Throwing Viking axes
Our arrival at Andenes marked the end of a delightful first week. We had cycled a route that no other organised tour had taken. For week two, we’d be tackling signature Lofoten Islands locations.
Returning to Svolvær, we picked up the E10 main road and headed west towards the terminus at Å. We were joined by a myriad of campervanners, their plates showing all sorts of nationalities, all as eager as us to enjoy the amazing views. The road, for once, felt busy. Fortunately there are several side roads, most labelled as cycle routes. In built-up areas, where traffic was densest, we used long cyclepaths parallel to the road.
The side roads were quiet so we made full use of these whilst circumnavigating Gimsøymyrene, which has one of Europe’s most northerly golf courses. In such an isolated area, where villages are snowed-in during the long, dark winter, local shops are a crucial lifeline. It’s great for cyclists as a petrol station/shop/tea-room will pop up in the most unexpected places. Most had comfy seating, proper china mugs, and – in case you fancied a bit of knitting – thousands of balls of wool.
It’s a pretty barren place so there isn’t a great deal of antiquity, but in 1983 a farmer’s decision to plough his field a little deeper led to the Lofotr Viking Museum. He discovered the remains of a chieftain’s huge house, which has today been reconstructed as a museum and visitor centre. Outside, you could sail a Viking boat or throw axes at a target. Inside, students from all over Europe were dressed in costume depicting daily life from 500AD. They were happy to talk not only about Viking life, but also how much they enjoyed working and living in Norway.
Norway today is one of Europe’s richest countries, its oil wealth ploughed into bank bonds or infrastructure. So when the tiny coastal community of Unstad asked for a 640-metre tunnel to save them going 200 metres higher over the mountain, that was no problem. We rode through it on the road south through Leknes to finish in Ballstad.
Of course, oil wasn’t always around, and for hundreds of years cod supplied wealth to this area. It’s still important now. Every part of the fish is used. We saw racks of cod heads strung out to dry. They would, we were told, be ground up and sent to Nigeria for use in food products.
To reach the last two islands on our trip, the E10 road seemed the obvious choice. Yet it runs underneath the sea, with steep inclines either side and lorries and motorhomes pumping out fumes in between. Fortunately, there’s a more pleasant alternative. First, we took a break at the delightful Ballstad Youth Hostel and tucked into the warden’s fabulous fish dinner.

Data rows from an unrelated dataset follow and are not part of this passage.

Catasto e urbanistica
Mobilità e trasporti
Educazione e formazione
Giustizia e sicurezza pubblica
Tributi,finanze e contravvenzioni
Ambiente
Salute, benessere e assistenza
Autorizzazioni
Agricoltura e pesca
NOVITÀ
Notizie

Next day, we hired a restored trawler, which takes cyclists and foot passengers to Nusfjord on Flakstadøya. Having strapped the bikes to the little yellow boat, we bobbed our way across the short crossing to the historic harbour for the inevitable coffee and cake.
The last part of our trip was pure Lofoten: brightly painted cabins hugged the shoreline; sea kayaks plied the crystal clear waters; and in a few cafés, for the equivalent of £5 you could take a knife and slice off however much cake you wanted.
"Can I take the whole cake?" I asked.
"Oh yes," came the reply, "but we find that people don’t want to appear greedy."
It works too, but probably only in Norway.